QUESTIONS ON THE MATERIAL -
1 > Please translate this sentence from the nanogel article into Spanish: "The nanogel compound, for which FIU has received a patent in the United States, could have a worldwide impact."
2 > Write the next few paragraphs of the article on the FIU nanogel, starting after its last sentence.

GIVEN TEXT -
|---|
Skip to Content
Nanogel patented by FIU researchers has potential to change future of medicine
The patented nanogel delivers drugs to a specific target sparing nearby tissue and resulting in less side effects.

Nanogel patented by FIU researchers has potential to change future of medicine

March 1, 2022 at 3:30pm

By Adrienne Sylver

A unique nanogel developed by researchers at the FIU Herbert Wertheim College of Medicine shows great promise in its ability to precisely deliver drugs that inhibit the growth of HIV cells and prevent diseases such as HIV/AIDS.

The nanogel compound, for which FIU has received a patent in the United States, could have a worldwide impact. Because it is non-toxic, organic and inexpensive to produce, it could offer a safe and affordable solution for developing nations that do not have access to or resources for cutting-edge treatments.

“It seems that the nanogel will have many applications,” said Distinguished University Professor Madhavan Nair, founding chair of the college’s Department of Immunology and NanoMedicine. An internationally renowned expert in nanotechnology and HIV research, Nair is also associate dean of biomedical research, associate vice president of nanomedicine and director of FIU’s Institute of NeuroImmune Pharmacology. The nanogel is one of 15 patents issued to Nair as an inventor.
|---|
AVAILABLE DATA -

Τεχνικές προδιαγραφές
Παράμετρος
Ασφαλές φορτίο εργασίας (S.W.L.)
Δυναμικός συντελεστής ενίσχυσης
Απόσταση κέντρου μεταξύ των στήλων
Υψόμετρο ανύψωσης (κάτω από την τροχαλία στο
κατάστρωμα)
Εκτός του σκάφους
|---|
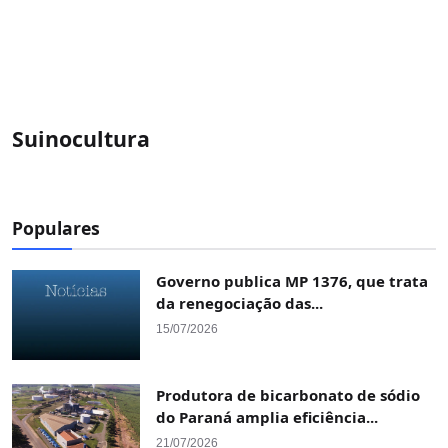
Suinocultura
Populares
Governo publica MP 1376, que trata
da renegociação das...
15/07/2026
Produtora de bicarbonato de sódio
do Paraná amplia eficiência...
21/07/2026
|---|
EXPECTED RESPONSES -
1 > El compuesto de nanogel, por el cual la FIU ha recibido una patente en los Estados Unidos, podría tener un impacto mundial.

2 >
The growth of nanotechnology, particularly in medicine, has exploded in recent years. With 25.4 million nanometers in an inch, nanogel particles are so tiny that they can only be seen with high-powered microscopes. Medical applications range from expanding imaging and diagnostic techniques, to bone and neural tissue engineering, to the highly targeted delivery of drugs. This area of research involves attaching nanoparticles onto drugs or liposomes to increase specific localization. Since different cell types have unique properties, nanotechnology can be used to “recognize” cells of interest.

As investigators in FIU’s Department of Immunology & NanoMedicine explored the molecular mechanism of viruses and diseases, they knew they needed new materials and approaches to combat illnesses. The synthesized nanogel is one of the products of their research.

“We are very optimistic and hopeful that this not only leads to better treatments but that it also can be used prophylactically to prevent diseases altogether,” said Nair, who leads the project’s investigative team that includes lead researchers Arti Vashist and virologist Andrea Raymond.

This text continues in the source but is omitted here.